The Cinnamon Peeler - Michael Ondaatje
If I were a cinnamon peeler
I would ride your bed
and leave the yellow bark dust
on your pillow.
Your breasts and shoulders would reek
you could never walk through markets
without the profession of my fingers
floating over you. The blind would
stumble certain of whom they approached
though you might bathe
under rain gutters, monsoon.
Here on the upper thigh
at this smooth pasture
neighbor to your hair
or the crease
that cuts your back. This ankle.
You will be known among strangers
as the cinnamon peeler’s wife.
I could hardly glance at you
before marriage
never touch you
—- your keen nosed mother, your rough brothers.
I buried my hands,
in saffron, disguised them
over smoking tar,
helped the honey gatherers…
*
When we swam once
I touched you in the water
and our bodies remained free,
you could hold me and be blind of smell.
You climbed the bank and said
this is how you touch other women
the grass cutter’s wife, the lime burner’s daughter.
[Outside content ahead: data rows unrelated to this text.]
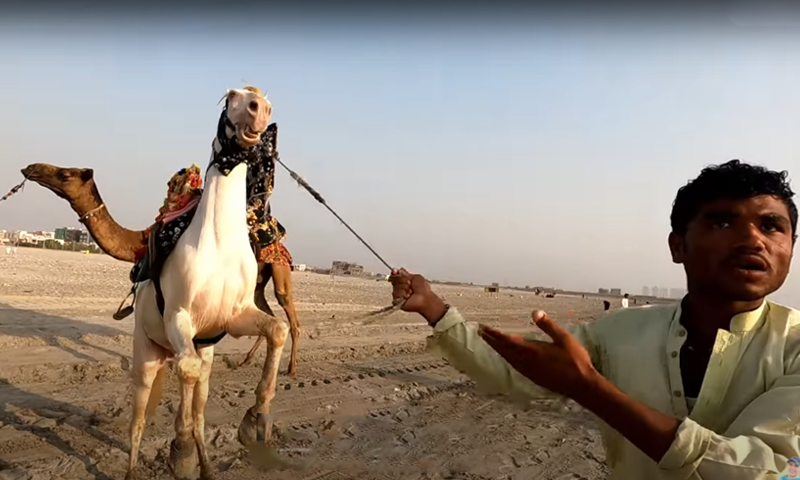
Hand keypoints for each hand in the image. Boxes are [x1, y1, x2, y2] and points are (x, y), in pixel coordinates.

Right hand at [389, 268, 448, 324]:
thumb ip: (407, 273)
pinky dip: (403, 294)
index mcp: (406, 282)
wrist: (424, 299)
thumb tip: (400, 270)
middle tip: (410, 284)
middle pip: (394, 280)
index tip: (395, 271)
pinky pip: (395, 294)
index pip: (395, 276)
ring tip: (410, 291)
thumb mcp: (416, 277)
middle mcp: (401, 288)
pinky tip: (408, 296)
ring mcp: (399, 295)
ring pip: (395, 287)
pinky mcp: (397, 301)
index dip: (395, 273)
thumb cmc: (423, 289)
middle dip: (402, 280)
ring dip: (404, 288)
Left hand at [478, 310, 599, 400]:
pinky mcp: (533, 377)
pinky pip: (514, 365)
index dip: (494, 334)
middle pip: (503, 350)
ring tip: (491, 341)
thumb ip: (548, 325)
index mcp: (532, 351)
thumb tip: (535, 312)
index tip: (483, 327)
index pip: (507, 340)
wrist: (582, 385)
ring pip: (508, 358)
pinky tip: (508, 355)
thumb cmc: (575, 361)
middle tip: (481, 332)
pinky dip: (507, 357)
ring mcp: (529, 371)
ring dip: (498, 349)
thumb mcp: (563, 338)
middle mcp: (526, 362)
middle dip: (491, 340)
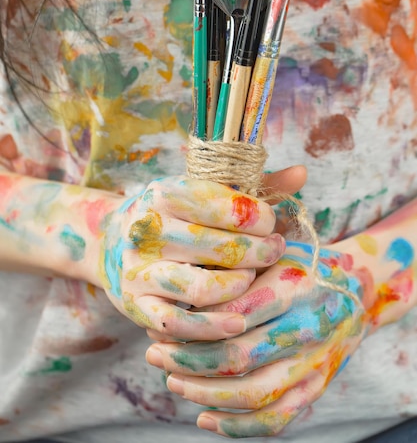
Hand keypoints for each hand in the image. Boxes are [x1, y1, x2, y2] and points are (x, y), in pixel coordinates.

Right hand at [99, 172, 302, 340]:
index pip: (228, 206)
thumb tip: (303, 173)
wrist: (111, 243)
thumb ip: (256, 184)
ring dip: (240, 286)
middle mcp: (148, 229)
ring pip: (205, 288)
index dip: (261, 217)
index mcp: (165, 193)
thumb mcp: (206, 192)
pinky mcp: (136, 305)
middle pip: (223, 247)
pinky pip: (181, 325)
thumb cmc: (175, 215)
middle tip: (274, 251)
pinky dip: (214, 327)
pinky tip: (237, 321)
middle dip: (260, 252)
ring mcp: (140, 269)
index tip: (269, 223)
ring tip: (251, 277)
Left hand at [146, 240, 369, 436]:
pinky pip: (276, 418)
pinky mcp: (316, 387)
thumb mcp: (269, 254)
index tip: (160, 323)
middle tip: (155, 355)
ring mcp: (313, 362)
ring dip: (204, 393)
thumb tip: (175, 294)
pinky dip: (237, 427)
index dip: (189, 324)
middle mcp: (305, 327)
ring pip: (252, 393)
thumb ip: (232, 270)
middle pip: (237, 356)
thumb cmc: (299, 266)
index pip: (231, 314)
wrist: (355, 289)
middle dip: (186, 360)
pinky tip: (205, 418)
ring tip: (173, 383)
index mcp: (291, 288)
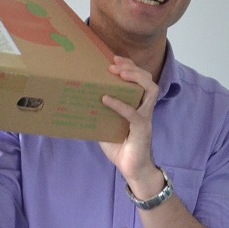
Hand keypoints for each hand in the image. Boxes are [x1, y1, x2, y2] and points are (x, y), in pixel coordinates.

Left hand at [99, 56, 161, 196]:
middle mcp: (145, 108)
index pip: (140, 79)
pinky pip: (134, 113)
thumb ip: (99, 113)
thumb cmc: (120, 147)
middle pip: (148, 80)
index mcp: (138, 105)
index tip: (114, 58)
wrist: (133, 169)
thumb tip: (78, 102)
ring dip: (135, 78)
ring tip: (119, 73)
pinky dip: (120, 104)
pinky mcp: (142, 130)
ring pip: (150, 90)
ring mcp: (146, 118)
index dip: (130, 66)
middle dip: (132, 68)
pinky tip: (106, 99)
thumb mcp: (106, 126)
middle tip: (113, 64)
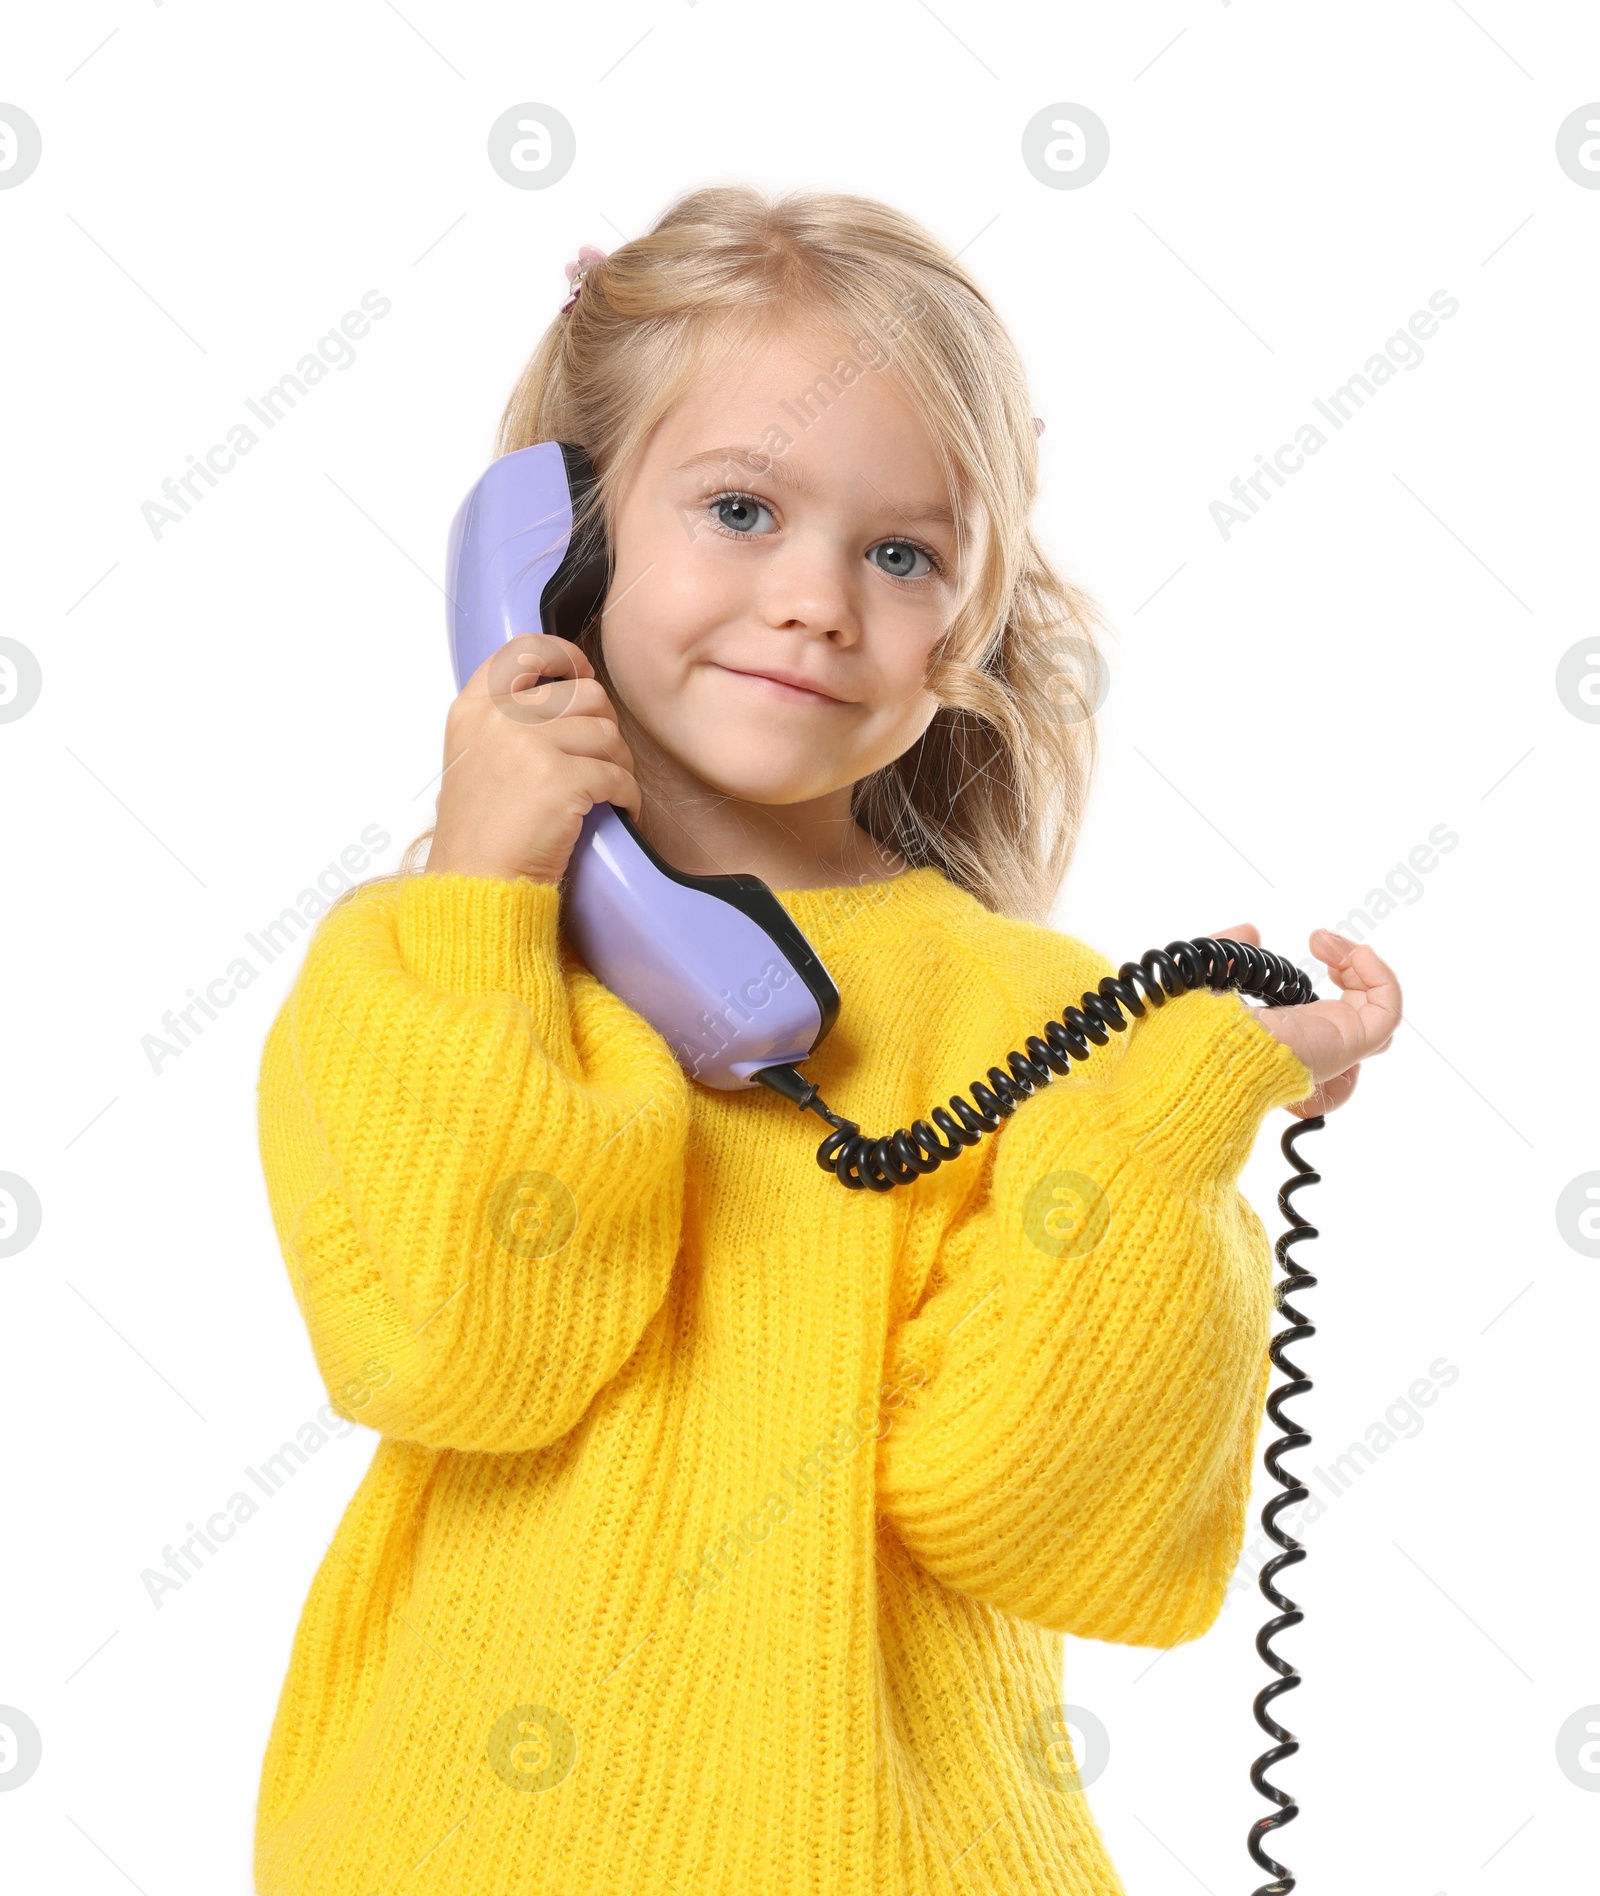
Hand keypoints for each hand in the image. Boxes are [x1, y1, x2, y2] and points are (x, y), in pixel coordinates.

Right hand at [426, 634, 640, 882]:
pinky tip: (621, 810)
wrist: (475, 886)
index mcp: (473, 709)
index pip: (524, 650)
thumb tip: (563, 690)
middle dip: (604, 726)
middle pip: (584, 694)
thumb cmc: (481, 832)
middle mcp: (499, 719)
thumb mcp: (474, 757)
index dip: (564, 655)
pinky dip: (628, 796)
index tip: (582, 674)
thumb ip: (506, 719)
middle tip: (603, 756)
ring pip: (607, 734)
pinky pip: (619, 776)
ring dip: (620, 763)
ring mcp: (529, 747)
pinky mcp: (560, 781)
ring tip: (610, 789)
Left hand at [1207, 924, 1400, 1117]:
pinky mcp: (1350, 1042)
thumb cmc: (1196, 1029)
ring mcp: (1335, 1047)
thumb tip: (1250, 931)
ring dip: (1364, 968)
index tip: (1312, 945)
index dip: (1334, 982)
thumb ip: (1230, 952)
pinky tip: (1353, 953)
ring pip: (1377, 1013)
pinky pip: (1388, 1012)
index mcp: (1282, 1037)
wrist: (1206, 1051)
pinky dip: (1381, 976)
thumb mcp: (1209, 976)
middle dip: (1352, 970)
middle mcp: (1312, 1047)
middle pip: (1358, 1017)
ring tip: (1329, 944)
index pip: (1326, 1022)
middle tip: (1320, 941)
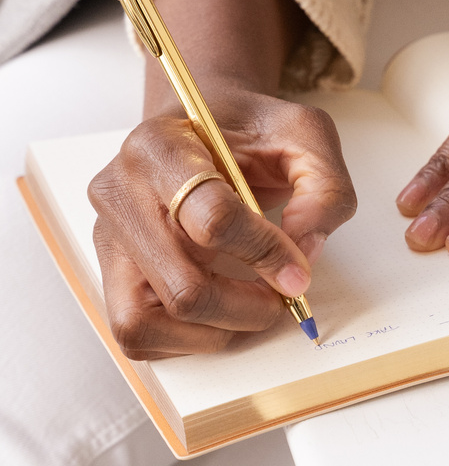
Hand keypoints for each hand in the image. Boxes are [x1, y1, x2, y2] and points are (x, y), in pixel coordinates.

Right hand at [90, 88, 355, 357]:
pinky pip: (138, 335)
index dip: (266, 254)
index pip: (211, 218)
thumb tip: (305, 251)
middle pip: (183, 288)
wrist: (200, 126)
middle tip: (280, 295)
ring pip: (146, 324)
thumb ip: (324, 188)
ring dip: (214, 332)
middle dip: (247, 308)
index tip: (299, 270)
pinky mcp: (110, 272)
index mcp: (161, 147)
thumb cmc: (246, 132)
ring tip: (248, 305)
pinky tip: (218, 310)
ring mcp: (107, 238)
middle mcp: (120, 193)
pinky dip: (187, 340)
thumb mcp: (304, 135)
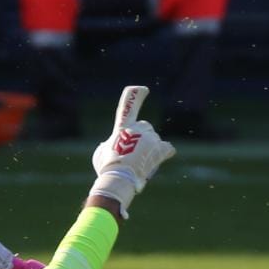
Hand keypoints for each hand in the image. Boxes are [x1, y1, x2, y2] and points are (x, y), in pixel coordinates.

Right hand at [89, 86, 175, 217]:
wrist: (119, 178)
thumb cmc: (107, 167)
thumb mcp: (101, 152)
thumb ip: (109, 144)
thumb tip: (112, 146)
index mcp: (122, 127)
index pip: (128, 105)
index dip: (136, 95)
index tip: (143, 90)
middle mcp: (138, 128)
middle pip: (144, 126)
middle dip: (142, 136)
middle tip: (134, 152)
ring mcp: (151, 138)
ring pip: (154, 139)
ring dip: (150, 148)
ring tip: (141, 162)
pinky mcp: (160, 150)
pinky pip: (167, 149)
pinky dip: (163, 153)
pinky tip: (158, 159)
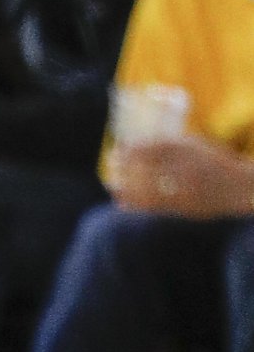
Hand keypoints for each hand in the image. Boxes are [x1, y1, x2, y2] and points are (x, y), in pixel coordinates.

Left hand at [109, 137, 253, 219]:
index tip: (117, 148)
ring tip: (112, 184)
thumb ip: (168, 144)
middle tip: (111, 164)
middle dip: (124, 167)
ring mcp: (186, 189)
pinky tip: (122, 202)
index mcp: (187, 149)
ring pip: (147, 189)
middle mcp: (186, 168)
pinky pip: (155, 206)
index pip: (151, 148)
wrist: (242, 188)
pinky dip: (136, 204)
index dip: (130, 150)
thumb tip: (133, 145)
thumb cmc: (214, 162)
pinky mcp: (185, 207)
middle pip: (146, 168)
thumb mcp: (193, 145)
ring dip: (126, 186)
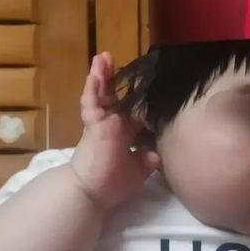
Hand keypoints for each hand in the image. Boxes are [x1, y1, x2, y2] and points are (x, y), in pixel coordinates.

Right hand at [70, 52, 160, 209]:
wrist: (93, 194)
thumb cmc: (112, 184)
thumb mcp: (137, 171)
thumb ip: (147, 161)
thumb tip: (158, 155)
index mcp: (122, 134)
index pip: (131, 112)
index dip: (136, 100)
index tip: (144, 85)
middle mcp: (111, 125)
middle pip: (113, 97)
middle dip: (114, 80)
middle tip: (114, 60)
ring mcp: (101, 123)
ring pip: (101, 95)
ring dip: (102, 76)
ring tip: (103, 56)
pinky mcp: (93, 124)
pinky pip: (91, 102)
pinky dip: (93, 88)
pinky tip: (94, 73)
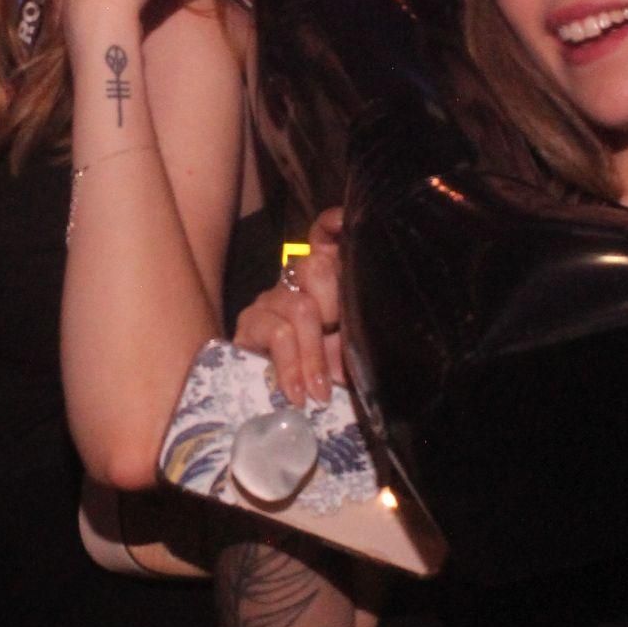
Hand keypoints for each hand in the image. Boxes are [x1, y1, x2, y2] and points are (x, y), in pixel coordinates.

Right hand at [233, 208, 343, 405]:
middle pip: (315, 265)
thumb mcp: (350, 352)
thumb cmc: (325, 373)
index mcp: (325, 280)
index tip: (343, 223)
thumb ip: (360, 332)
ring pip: (300, 308)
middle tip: (341, 346)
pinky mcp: (250, 323)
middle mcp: (296, 281)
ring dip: (313, 355)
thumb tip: (377, 329)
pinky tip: (298, 393)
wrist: (283, 403)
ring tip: (320, 391)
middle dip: (334, 305)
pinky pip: (277, 334)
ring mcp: (271, 299)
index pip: (325, 237)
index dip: (333, 226)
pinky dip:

And you searched your arms
for the missing perfume
and knew
what good is it
to be the lime burner’s daughter
left with no trace
as if not spoken to in the act of love
as if wounded without the pleasure of a scar
You touched
your belly to my hands
in the dry air and said
I am the cinnamon
peeler’s wife. Smell me.
—————-
I have read this poem backwards, top down, down up, sideways and inside out. It’s travelled with me to the UAE, China and India. The novel this poem comes from, is one of the most staggeringly beautiful books i’ve ever read. It makes me feel at home, distant, like i’m yearning yet contented, and most of all it makes me appreciate how insanely beautiful the people of this world can be.
Speaking of insanely beautiful people, I’ve got some insanely beautiful friends. I wouldn’t have dreamt of it.